(Study text)

Obituary: Michael Frank Caruso

Michael Frank Caruso, 98, of Killingworth, returned to our Lord on August 15, 2022. For nearly seventy-six years, Mike was the devoted husband of Margaret (Testa) Caruso. Mike and his twin sister Marie were born January 14, 1924, in New Haven to Vincenzo (James) and Mary (Sanzero) Caruso.

Mike was a 1939 graduate of the Prince Street School in New Haven, where at the age of 6 he met his future wife, Margaret. The two instantly became an item and were nearly inseparable for the next 92 years. Even when not physically together, the two kept up an avid correspondence through letters that are cherished by their family to this day.

Most of Mike’s adolescence was spent working in the Civilian Conservation Corps, a program developed by President Franklin D. Roosevelt to “renew the country’s natural resources and challenge the human spirit of a nation in depression.” Mike and his older brothers John and Joe worked as part of Camp Hadley, Company 2101 of the CCC. Their company was tasked with building the Connecticut State Park known today as Chatfield Hollow. Mike was very proud of his service to the CCC and in May 2019 he was blessed to participate in a ceremony and statue unveiling honoring the young men of the Civilian Conservation Corps.

At age 19, Mike enlisted in the United States Army. He very proudly served his country in the Pacific Theater during World War II. Mike was a member of the Army Corps of Engineers, and his principal duty was building airstrips for Allied planes. He served as a Sergeant in the Philippines, Papua New Guinea and Okinawa. Mike was also extremely proud to have been one of fewer than 15,000 men chosen to fly a glider during the war. These gliders were engine-less aircraft used to transport troops and heavy equipment across enemy lines without being detected and were not used again after World War II. For his service in the war, Mike was honored with 2 letter citations, 4 Bronze Stars, and a Silver Star, which is the third highest military decoration for valor in combat. Those who knew Mike will remember that he was very rarely seen without his “WWII Veteran” ball cap. Mike was a very proud American and continued into his nineties to give Veterans Day speeches, hoping to inspire younger generations to a call larger than themselves.

(End Study text)
(Data section)

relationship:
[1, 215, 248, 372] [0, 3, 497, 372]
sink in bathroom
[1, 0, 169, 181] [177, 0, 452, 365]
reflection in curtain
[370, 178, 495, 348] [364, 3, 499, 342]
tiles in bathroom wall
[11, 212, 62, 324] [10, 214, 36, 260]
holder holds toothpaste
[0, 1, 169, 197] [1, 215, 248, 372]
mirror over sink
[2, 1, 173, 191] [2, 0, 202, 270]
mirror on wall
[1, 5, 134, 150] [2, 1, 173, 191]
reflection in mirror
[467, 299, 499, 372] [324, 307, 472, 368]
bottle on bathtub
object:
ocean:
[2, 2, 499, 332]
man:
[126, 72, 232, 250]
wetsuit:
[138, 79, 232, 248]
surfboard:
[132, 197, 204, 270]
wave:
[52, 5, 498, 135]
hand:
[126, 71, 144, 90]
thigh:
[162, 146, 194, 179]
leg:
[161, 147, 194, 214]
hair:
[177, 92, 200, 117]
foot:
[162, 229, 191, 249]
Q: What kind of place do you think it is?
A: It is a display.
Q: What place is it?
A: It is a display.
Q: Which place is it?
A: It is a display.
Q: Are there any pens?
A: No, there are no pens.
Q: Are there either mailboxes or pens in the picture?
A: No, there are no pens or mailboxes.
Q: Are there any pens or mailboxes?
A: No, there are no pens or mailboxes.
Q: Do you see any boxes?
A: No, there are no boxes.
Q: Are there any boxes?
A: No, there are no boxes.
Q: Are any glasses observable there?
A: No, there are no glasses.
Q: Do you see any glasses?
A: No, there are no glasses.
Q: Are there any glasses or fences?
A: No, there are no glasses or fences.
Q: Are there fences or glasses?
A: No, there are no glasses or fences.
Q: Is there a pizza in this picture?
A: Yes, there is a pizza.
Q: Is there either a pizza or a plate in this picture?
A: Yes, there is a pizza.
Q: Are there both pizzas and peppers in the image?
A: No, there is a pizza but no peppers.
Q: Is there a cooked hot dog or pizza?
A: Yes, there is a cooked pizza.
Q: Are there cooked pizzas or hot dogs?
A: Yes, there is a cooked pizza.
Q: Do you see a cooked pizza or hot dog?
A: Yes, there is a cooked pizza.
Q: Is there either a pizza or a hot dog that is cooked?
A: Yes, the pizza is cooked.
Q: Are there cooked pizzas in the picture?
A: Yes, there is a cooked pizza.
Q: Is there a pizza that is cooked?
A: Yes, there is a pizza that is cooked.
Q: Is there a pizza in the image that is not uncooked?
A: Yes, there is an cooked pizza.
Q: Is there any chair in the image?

(End Data section)

Work request:
Please write out the full Michael Frank Caruso obituary word for word. The material is not needed.

Solution to this problem:
Obituary: Michael Frank Caruso

Michael Frank Caruso, 98, of Killingworth, returned to our Lord on August 15, 2022. For nearly seventy-six years, Mike was the devoted husband of Margaret (Testa) Caruso. Mike and his twin sister Marie were born January 14, 1924, in New Haven to Vincenzo (James) and Mary (Sanzero) Caruso.

Mike was a 1939 graduate of the Prince Street School in New Haven, where at the age of 6 he met his future wife, Margaret. The two instantly became an item and were nearly inseparable for the next 92 years. Even when not physically together, the two kept up an avid correspondence through letters that are cherished by their family to this day.

Most of Mike’s adolescence was spent working in the Civilian Conservation Corps, a program developed by President Franklin D. Roosevelt to “renew the country’s natural resources and challenge the human spirit of a nation in depression.” Mike and his older brothers John and Joe worked as part of Camp Hadley, Company 2101 of the CCC. Their company was tasked with building the Connecticut State Park known today as Chatfield Hollow. Mike was very proud of his service to the CCC and in May 2019 he was blessed to participate in a ceremony and statue unveiling honoring the young men of the Civilian Conservation Corps.

At age 19, Mike enlisted in the United States Army. He very proudly served his country in the Pacific Theater during World War II. Mike was a member of the Army Corps of Engineers, and his principal duty was building airstrips for Allied planes. He served as a Sergeant in the Philippines, Papua New Guinea and Okinawa. Mike was also extremely proud to have been one of fewer than 15,000 men chosen to fly a glider during the war. These gliders were engine-less aircraft used to transport troops and heavy equipment across enemy lines without being detected and were not used again after World War II. For his service in the war, Mike was honored with 2 letter citations, 4 Bronze Stars, and a Silver Star, which is the third highest military decoration for valor in combat. Those who knew Mike will remember that he was very rarely seen without his “WWII Veteran” ball cap. Mike was a very proud American and continued into his nineties to give Veterans Day speeches, hoping to inspire younger generations to a call larger than themselves.